I always look forward to the findings from the annual Marsh Captive Solutions Benchmarking Report, released this week for 2015. In it they benchmark more than 1,000 of their captives which gives a pretty good overview on the captive industry and trends going forward – including some nuggets.
A lot of their findings are not a surprise to those who track the industry, including the fact that small captives are the fastest growing segment which is more evidence that captives make sense for companies of all sizes. I guess I might quibble with that conclusion in light of the potential abuse of the so-called 831(b) captives for non-insurance reasons. However, as the management of risk becomes more widely understood (and the expertise more available) I would agree that captives are truly for every enterprise – large and small.
OK, I have not read the report all the way through and plan to on my beach vacation next week (well, maybe after that), but here are a couple of other things highlighted in the report:
- Use of captives for nontraditional risks such as political and cyber risk are growing substantially (more than 11.26% from 2013 to 2014).
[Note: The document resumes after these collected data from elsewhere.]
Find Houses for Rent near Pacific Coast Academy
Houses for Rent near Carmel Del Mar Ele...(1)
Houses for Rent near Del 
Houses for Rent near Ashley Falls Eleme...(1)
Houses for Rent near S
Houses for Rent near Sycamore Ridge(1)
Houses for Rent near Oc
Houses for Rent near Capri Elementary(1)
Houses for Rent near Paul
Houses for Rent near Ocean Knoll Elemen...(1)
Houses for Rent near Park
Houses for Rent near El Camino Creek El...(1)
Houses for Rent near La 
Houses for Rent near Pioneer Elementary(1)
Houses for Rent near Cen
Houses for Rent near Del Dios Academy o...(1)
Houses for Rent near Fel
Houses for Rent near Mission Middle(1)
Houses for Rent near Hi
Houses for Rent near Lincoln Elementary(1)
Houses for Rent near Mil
This is not such a surprise based on much of the discussion over the past year on these issues, but it is good to see the trend growing in this area.
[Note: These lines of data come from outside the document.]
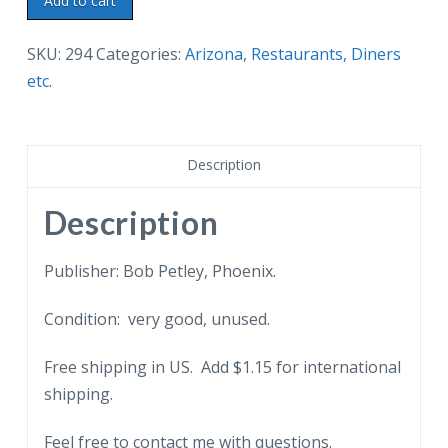
Add to cart
postcard.
The
SKU:
294
Categories:
Arizona
,
Restaurants, Diners
Lulu
etc.
Bell,
Scottsdale,
Arizona.
Description
Restaurant,
Bar.
Description
Horses,
cars.
Publisher: Bob Petley, Phoenix.
quantity
Condition: very good, unused.
Free shipping in US. Add $1.15 for international
shipping.
Feel free to contact me with questions.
- Only a little more than one-in-five captives Marsh manages (374) are using captives to access federally subsidized terrorism coverage under the Terrorism Risk Insurance Program Reauthorization Act. Perhaps this has more to do with the relative risk to terrorism that most of our captive owners face (or feel they face). Probably not going to see a lot of coverage for TRIPPA from a captive that cover facilities nestled up to the Canadian border in Warroad, Minnesota (yes, there is a substantial company located there with a Vermont captive) but it bears looking into.
- Only 47% of US owned captives actually achieve insurance tax status and deduct premiums paid to the captive. This may surprise those that think captives are just another “tax-dodge”.
- Captive domiciles are flourishing in the European Union under Solvency II. Perhaps this fact will allay some of the fears of over-regulation of the captive insurance industry.
- Emerging markets in Latin America, China, and the Middle East are further embracing the use of captives. Again, not so much of a surprise to those following the captive trade worldwide, but a great opportunity for all of us in the industry!
I couldn’t agree more with the overall conclusion from the report: more and more companies are finding having a captive is a strategically important corporate asset, as it raises the visibility of risk management costs and serves as an effective control tool.
I will be off next week on a family getaway so will not be able to keep you intrepid followers (you six know who you are) connected until later July.
Thank you all very much, and I look forward to hearing from you.
Thanks for this update Rich. I agree with the report’s conclusions especially their conclusion about the importance of forming 831(b) micro captives. What surprised me is the assertion that only 1 in 5 use captives to access terrorism coverage. That is shocking as I was expecting that number to be a lot higher.